Мистер Кнопф попросил меня написать предисловие к этому сборнику моих фантастических повестей. Они помещены в хронологическом порядке, но позвольте мне сразу предупредить тех, кто не знаком пока ни с одной из моих вещей, что им, вероятно, приятней всего будет начать с «Человека-невидимки» или «Борьбы миров». В «Машине времени» суховато написано то, что связано с четвертым измерением, а «Остров доктора Моро» оставляет по себе довольно тяжелое чувство.
Эти повести сравнивали с произведениями Жюля Верна; литературные обозреватели склонны были даже когда-то называть меня английским Жюлем Верном. На самом деле нет решительно никакого литературного сходства между предсказанием будущего у великого француза и этими фантазиями. В его произведениях речь почти всегда идет о вполне осуществимых изобретениях и открытиях, и в некоторых случаях он замечательно предвосхитил действительность. Его романы вызвали практический интерес: он верил, что описанное им будет изобретено. Он помогал своему читателю освоиться с будущим изобретением и понять, какие оно будет иметь последствия — забавные, волнующие или вредные. Многие из его предсказаний осуществились. Но мои повести, собранные здесь, не претендуют на достоверность; это фантазии совсем другого толка. Они принадлежат к тому же литературному роду, что и «Золотой осел» Апулея, «Истинные истории» Лукиана, «Петер Шлемиль» и «Франкенштейн». Сюда же относятся некоторые восхитительные выдумки Дэвида Гарнета, например, «Леди, ставшая лисицей». Все это фантазии, их авторы не ставят себе целью говорить о том, что на деле может случиться: эти книги ровно настолько же убедительны, насколько убедителен хороший, захватывающий сон. Они завладевают нами благодаря художественной иллюзии, а не доказательной аргументации, и стоит закрыть книгу и трезво поразмыслить, как понимаешь, что все это никогда не случится.
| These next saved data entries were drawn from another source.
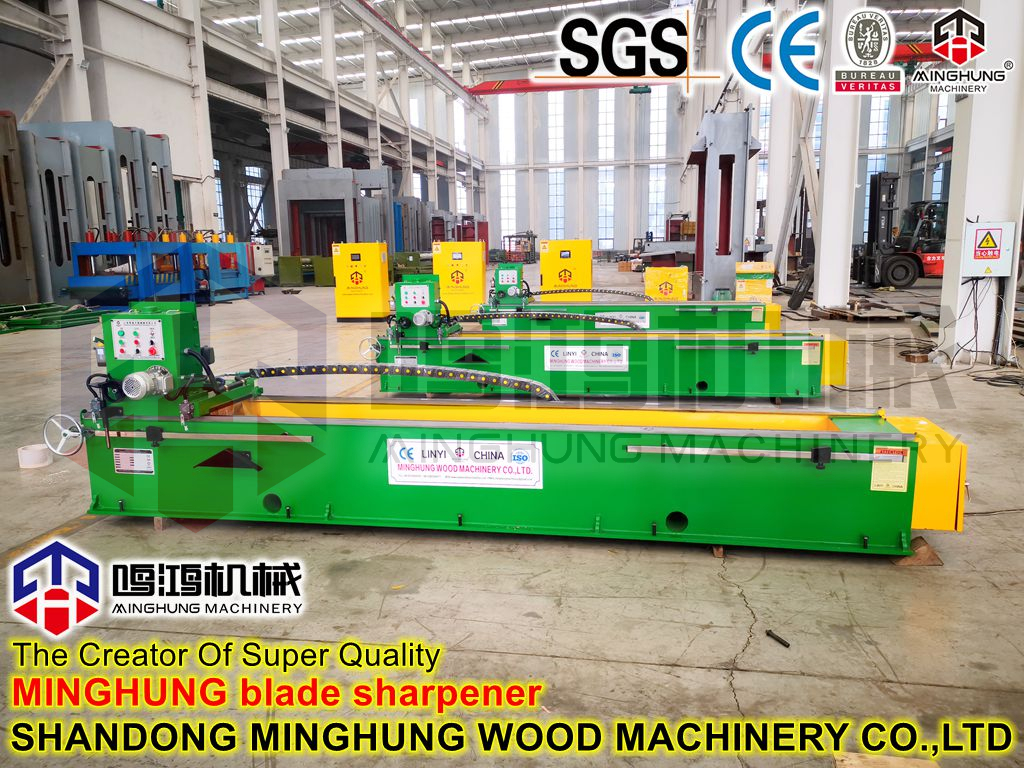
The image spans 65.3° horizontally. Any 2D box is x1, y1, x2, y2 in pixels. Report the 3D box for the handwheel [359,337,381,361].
[{"bbox_3d":[-1.377,-0.346,7.788,0.229,0.229,0.058,1,10,10],"label":"handwheel"}]

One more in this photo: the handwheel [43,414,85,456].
[{"bbox_3d":[-2.342,0.268,4.179,0.228,0.228,0.058,1,10,10],"label":"handwheel"}]

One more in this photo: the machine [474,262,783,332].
[{"bbox_3d":[1.668,-1.254,12.080,4.466,1.145,0.899,1,10,10],"label":"machine"}]

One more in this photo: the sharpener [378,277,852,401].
[{"bbox_3d":[0.859,-0.515,7.855,4.466,1.145,0.884,1,10,10],"label":"sharpener"}]

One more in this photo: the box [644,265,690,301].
[{"bbox_3d":[2.822,-1.568,14.622,0.759,1.135,0.440,0,10,9],"label":"box"}]

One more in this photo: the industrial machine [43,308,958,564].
[{"bbox_3d":[-0.171,0.135,4.233,4.495,1.145,0.870,1,10,11],"label":"industrial machine"}]

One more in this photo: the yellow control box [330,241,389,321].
[{"bbox_3d":[-2.986,-2.026,15.889,0.964,1.566,0.435,1,10,10],"label":"yellow control box"}]

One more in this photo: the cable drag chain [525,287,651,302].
[{"bbox_3d":[1.295,-1.451,13.260,2.146,0.333,0.110,0,10,9],"label":"cable drag chain"}]

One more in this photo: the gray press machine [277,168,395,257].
[{"bbox_3d":[-8.431,-7.671,38.545,3.542,5.100,5.250,0,10,9],"label":"gray press machine"}]

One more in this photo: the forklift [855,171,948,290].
[{"bbox_3d":[12.787,-4.793,24.825,5.450,3.450,2.200,0,10,9],"label":"forklift"}]

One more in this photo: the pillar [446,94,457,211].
[{"bbox_3d":[-6.281,-21.888,84.101,0.780,16.800,0.550,0,10,9],"label":"pillar"}]

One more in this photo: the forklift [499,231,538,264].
[{"bbox_3d":[0.664,-10.679,62.651,3.263,2.494,1.305,4,11,24],"label":"forklift"}]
Интерес во всех историях подобного типа поддерживается не самой выдумкой, а нефантастическими элементами. Эти истории обращены к чувствам читателя точно так же, как и романы, «пробуждающие сострадание». Фантастический элемент — о необычных ли частностях идет речь или о необычном мире — используется только для того, чтобы оттенить и усилить обычное наше чувство удивления, страха или смущения. Сама по себе фантастическая находка — ничто, и когда за этот род литературы берутся неумелые писатели, не понимающие этого главного принципа, у них получается нечто невообразимо глупое и экстравагантное. Всякий может придумать людей наизнанку, антигравитацию или миры вроде гантелей. Интерес возникает, когда все это переводится на язык повседневности и все прочие чудеса начисто отметаются. Тогда рассказ становится человечным. «Что бы вы почувствовали и что бы могло с вами случиться — таков обычный вопрос, — если бы, к примеру, свиньи могли летать и одна полетела на вас ракетой через изгородь? Что бы вы почувствовали и что бы могло с вами случиться, если бы вы стали ослом и не в состоянии были никому сказать об этом? Или если бы вы стали невидимы?» Но никто не будет раздумывать над ответом, если начнут летать и изгороди и дома, или если люди обращались бы во львов, тигров, кошек и собак на каждом шагу, или если бы любой по желанию мог стать невидимым. Там, где все может случиться, ничто не вызовет к себе интереса. Читателю надо еще принять правила игры, и автор должен, насколько позволяет такт, употребить все усилия, чтобы тот «обжил» его фантастическую гипотезу. С помощью правдоподобного предположения он должен вынудить у него неосторожную уступку и продолжать рассказ, пока сохраняется иллюзия. Именно в этом состояла известная новизна моих книг при их появлении. Исключая книги о научных исследованиях, фантастическая сторона произведения до тех пор сводилась к волшебству. Даже Франкенштейн устроил какой-то волшебный фокус, чтобы оживить свое искусственное чудовище. Как-никак, надо было дать ему душу. Но в конце прошлого века от магии было уже мало проку: никто больше ни на минуту не верил в ее результаты.